The composition is presided by the Maiestas Domini, or Christ in Majesty, represented in a double mandorla, typical of earlier Carolingian art. According to the Bible sources inspiring the vision, the Lord's throne is the arc of Heaven and he has the Earth as his footstool. His face is framed by a cruciform halo and his expression is severe. He is holding the Book of Revelation in his left hand and blessing with his right. The Apostles figure in the lateral compartments, arranged in tiered pyramids, an original compositional formula, although it was already known in the art of the
Early Empire and also appears in the famous 11th-century Romanesque bibles of Rodes and Ripoll.

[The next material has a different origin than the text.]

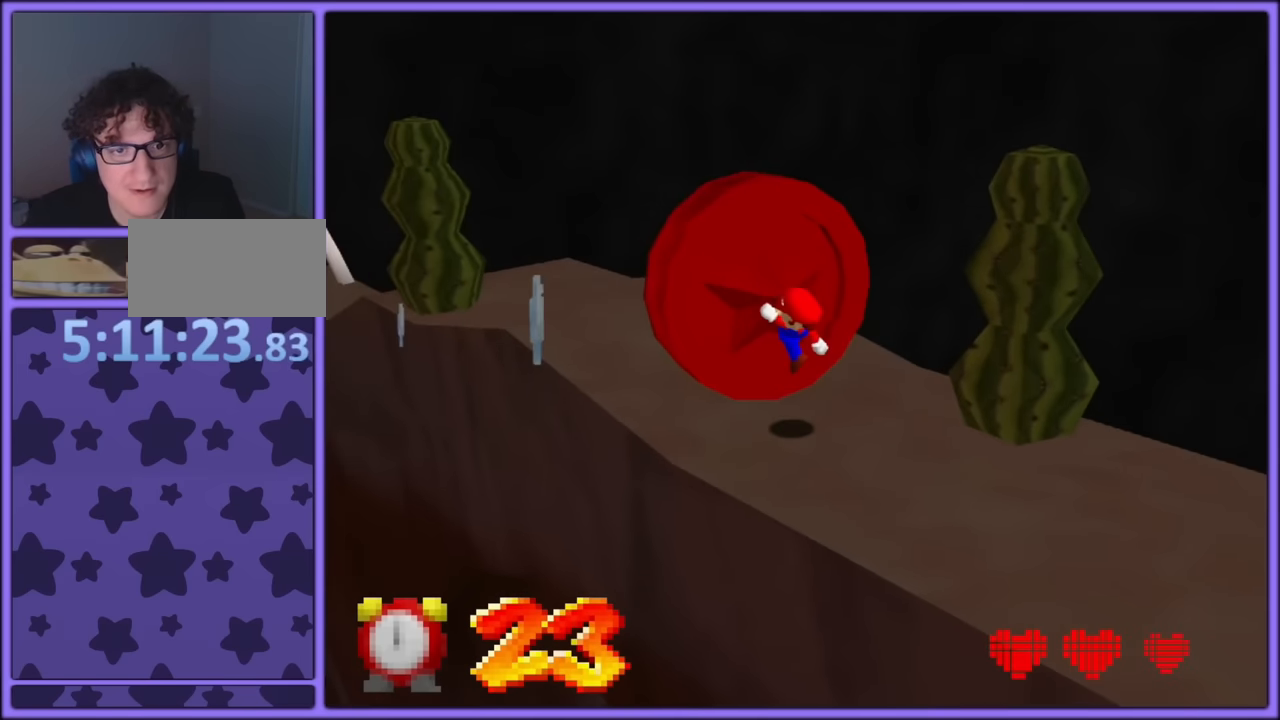
{"dt_ms": 500, "buttons": [], "left_stick": "up-left", "button_events": []}
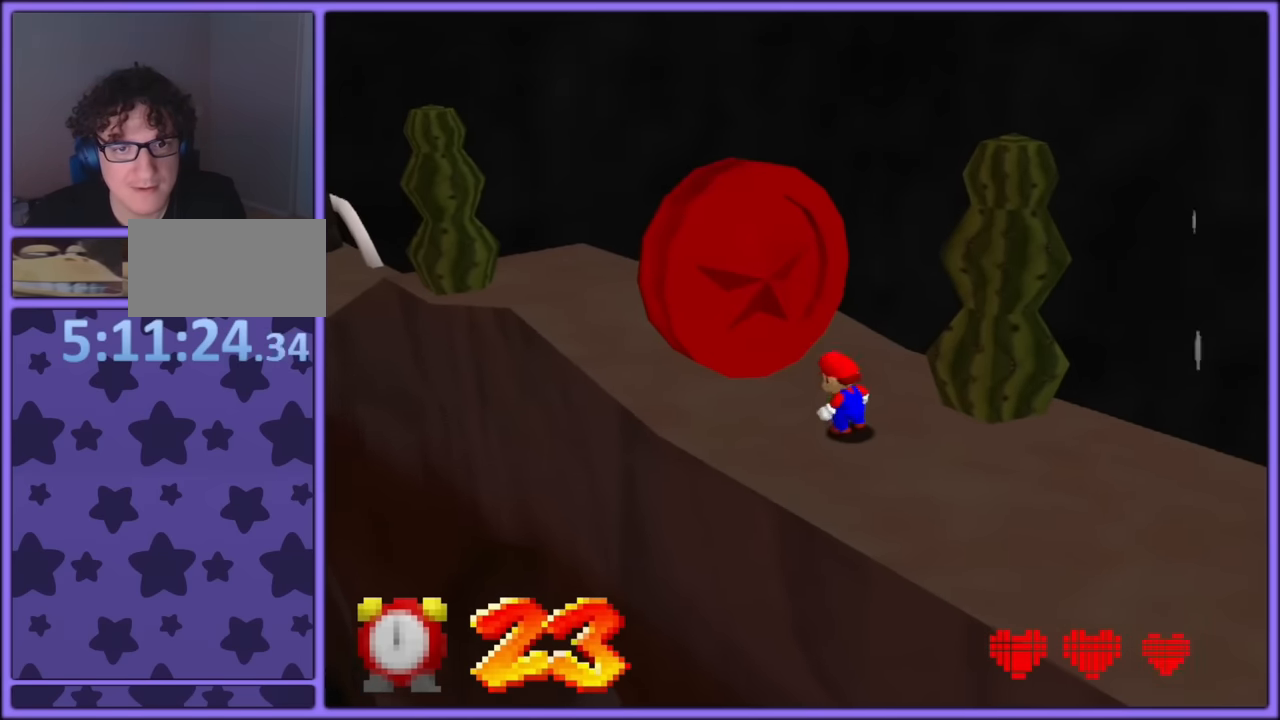
{"dt_ms": 500, "buttons": [], "left_stick": "up-left", "button_events": []}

The disciples are all addressing the Saviour, either with their eyes or with the inclination of their heads, and are carrying books or scrolls. St Peter, furthermore, is holding the keys. Opposite him, on the other side, is St Paul, with his characteristic bald head. Both the image of Christ and the quality of the yellow and red used and even the bordering on the frame are very similar to those on the frontal from Sant Martí d’Ix, which probably came from the same workshop.

This frontal was painted in tempera on a pine panel. It is one of the most characteristic representations of Catalan Romanesque, showing Romanesque stylistic principles, such as bilateral symmetry and hierarchical geometric forms, as seen in the folds of the clothing. It is also noteworthy for the quality of the polychromy. The work shows similarities, especially with regard to colors and borders, to the frontal of Saint Martin of Ix, indicating that probably they are from the same author or workshop.